Personal information
- Full name: Brendon John Diamanti
- Born: 30 April 1981 (age 45) Blenheim, Marlborough, New Zealand
- Height: 6 ft 2 in (1.88 m)
- Batting: Right-handed
- Bowling: Right arm medium
- Role: All-rounder

International information
- National side: New Zealand;
- Only ODI (cap 153): 13 February 2009 v Australia
- Only T20I (cap 39): 9 June 2009 v South Africa

Domestic team information
- 2003/04–2010/11: Central Districts
- 2011/12–2014/15: Canterbury

Career statistics
| Competition | ODI | T20I | FC | LA |
| Matches | 1 | 1 | 27 | 69 |
| Runs scored | 26 | – | 952 | 713 |
| Batting average | – | – | 25.72 | 30.77 |
| 100s/50s | 0/0 | – | 2/3 | 1/6 |
| Top score | 26* | – | 136 | 102* |
| Balls bowled | 12 | 12 | 4,312 | 2,770 |
| Wickets | 0 | 0 | 57 | 75 |
| Bowling average | – | – | 34.77 | 29.25 |
| 5 wickets in innings | – | – | 3 | 1 |
| 10 wickets in match | – | – | 1 | 0 |
| Best bowling | – | – | 6/73 | 5/58 |
| Catches/stumpings | 1/– | 0/– | 7/– | 23/– |
- Source: Cricinfo, 12 May 2017

= Brendon Diamanti =

New Zealand cricketer (born 1981)

Brendon John Diamanti (born 30 April 1981) is a former New Zealand international cricketer who played limited over cricket internationally and for Central Districts and Canterbury domestically.

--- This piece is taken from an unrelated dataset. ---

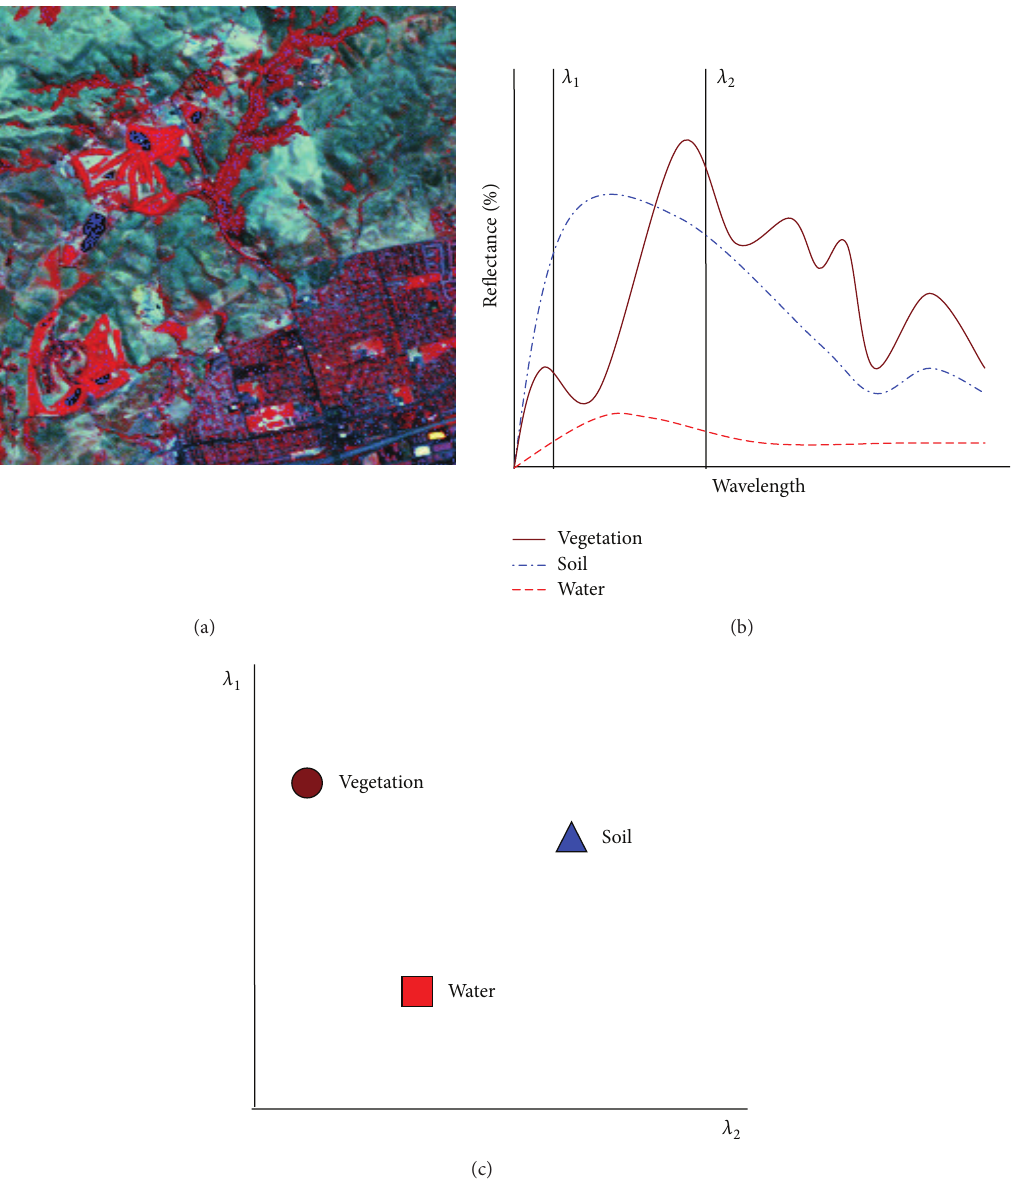
Figure1: Thedescriptionmodel ofhyperspectral image data. (a)Themodel oforiginal hyperspectral image. (b)Thespectralmodel of original image. (c) The ground feature model of original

Diamanti was awarded a player's contract for 2006-07.

==International career==
On 21 January 2009, Diamanti was selected for the New Zealand squad for the one-day series against Australia in February 2009, and made his debut in the final match of the series on 13 February 2009. Diamanti played in the 2009 ICC Champions Trophy.